Susan Adamson was there. She was the one I looked at when I spoke. I could tell she made an effort to put me at ease (Goddess bless her) and it worked. Mary Trentadue, a sultry but studious-looking woman with the soul-saving habit of making little jokes when you least expect it, was the owner of the bookstore at that time. She made sure we all had something to drink and napkins for the munchies.
Maggie DeVries was there. I felt supremely humbled by Maggie because she had done two things that I felt called to do – stand for something important and be published. Maggie, a children’s book author by trade, wrote Missing Sarah to honour her sister, a casualty of the quiet war.

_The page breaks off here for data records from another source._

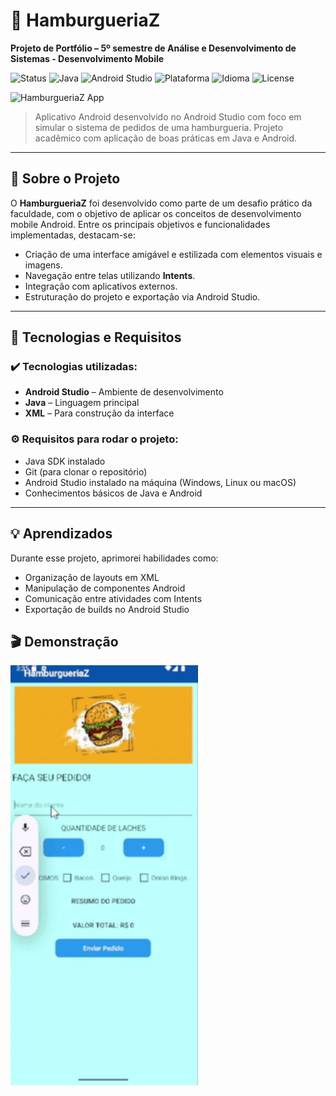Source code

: # 🍔 HamburgueriaZ  
**Projeto de Portfólio – 5º semestre de Análise e Desenvolvimento de Sistemas - Desenvolvimento Mobile**

![Status](https://img.shields.io/badge/Status-Concluído-brightgreen)
![Java](https://img.shields.io/badge/Java-ED8B00?style=flat&logo=java&logoColor=white)
![Android Studio](https://img.shields.io/badge/Android%20Studio-3DDC84?style=flat&logo=android-studio&logoColor=white)
![Plataforma](https://img.shields.io/badge/Plataforma-Android-blue)
![Idioma](https://img.shields.io/badge/Idioma-Português-brightgreen)
![License](https://img.shields.io/badge/Licença-Não%20Definida-lightgrey)

<img src="https://github.com/user-attachments/assets/306a0628-644c-4784-b2ba-c33e07a8d9dc" alt="HamburgueriaZ App"/>

> Aplicativo Android desenvolvido no Android Studio com foco em simular o sistema de pedidos de uma hamburgueria. Projeto acadêmico com aplicação de boas práticas em Java e Android.

---

## 📱 Sobre o Projeto  
O **HamburgueriaZ** foi desenvolvido como parte de um desafio prático da faculdade, com o objetivo de aplicar os conceitos de desenvolvimento mobile Android. Entre os principais objetivos e funcionalidades implementadas, destacam-se:

- Criação de uma interface amigável e estilizada com elementos visuais e imagens.
- Navegação entre telas utilizando **Intents**.
- Integração com aplicativos externos.
- Estruturação do projeto e exportação via Android Studio.

---

## 🚀 Tecnologias e Requisitos

### ✔️ Tecnologias utilizadas:
- **Android Studio** – Ambiente de desenvolvimento
- **Java** – Linguagem principal
- **XML** – Para construção da interface

### ⚙️ Requisitos para rodar o projeto:
- Java SDK instalado
- Git (para clonar o repositório)
- Android Studio instalado na máquina (Windows, Linux ou macOS)
- Conhecimentos básicos de Java e Android

---

## 💡 Aprendizados
Durante esse projeto, aprimorei habilidades como:
- Organização de layouts em XML
- Manipulação de componentes Android
- Comunicação entre atividades com Intents
- Exportação de builds no Android Studio

## 🎬 Demonstração

<img src="demo.gif" width="300"/>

That’s how I always think of it now – the quiet war. Susan Davis said it in a guest editorial for The Province newspaper on December 15, 2006. Let us “take time to remember the casualties of Canada’s quiet war. They had families and dreams. The loss to the community of their potential and light is immeasurable. They may be gone but they must never be forgotten.”
Maggie’s book ensured that her sister’s story would not be forgotten. I knew why she sat at that table. But I wondered about the other two. It’s been almost five years and I still don’t know how they came to be board members for PACE Society – a by and for sex workers organization in the Downtown Eastside. Yet they remain to be.
I got involved with PACE after I read about them in a local paper in 2003. Prostitution Alternatives Counselling & Advocacy – hence “PACE” – Society, was described in the article as an organization that had been started by sex workers for sex workers.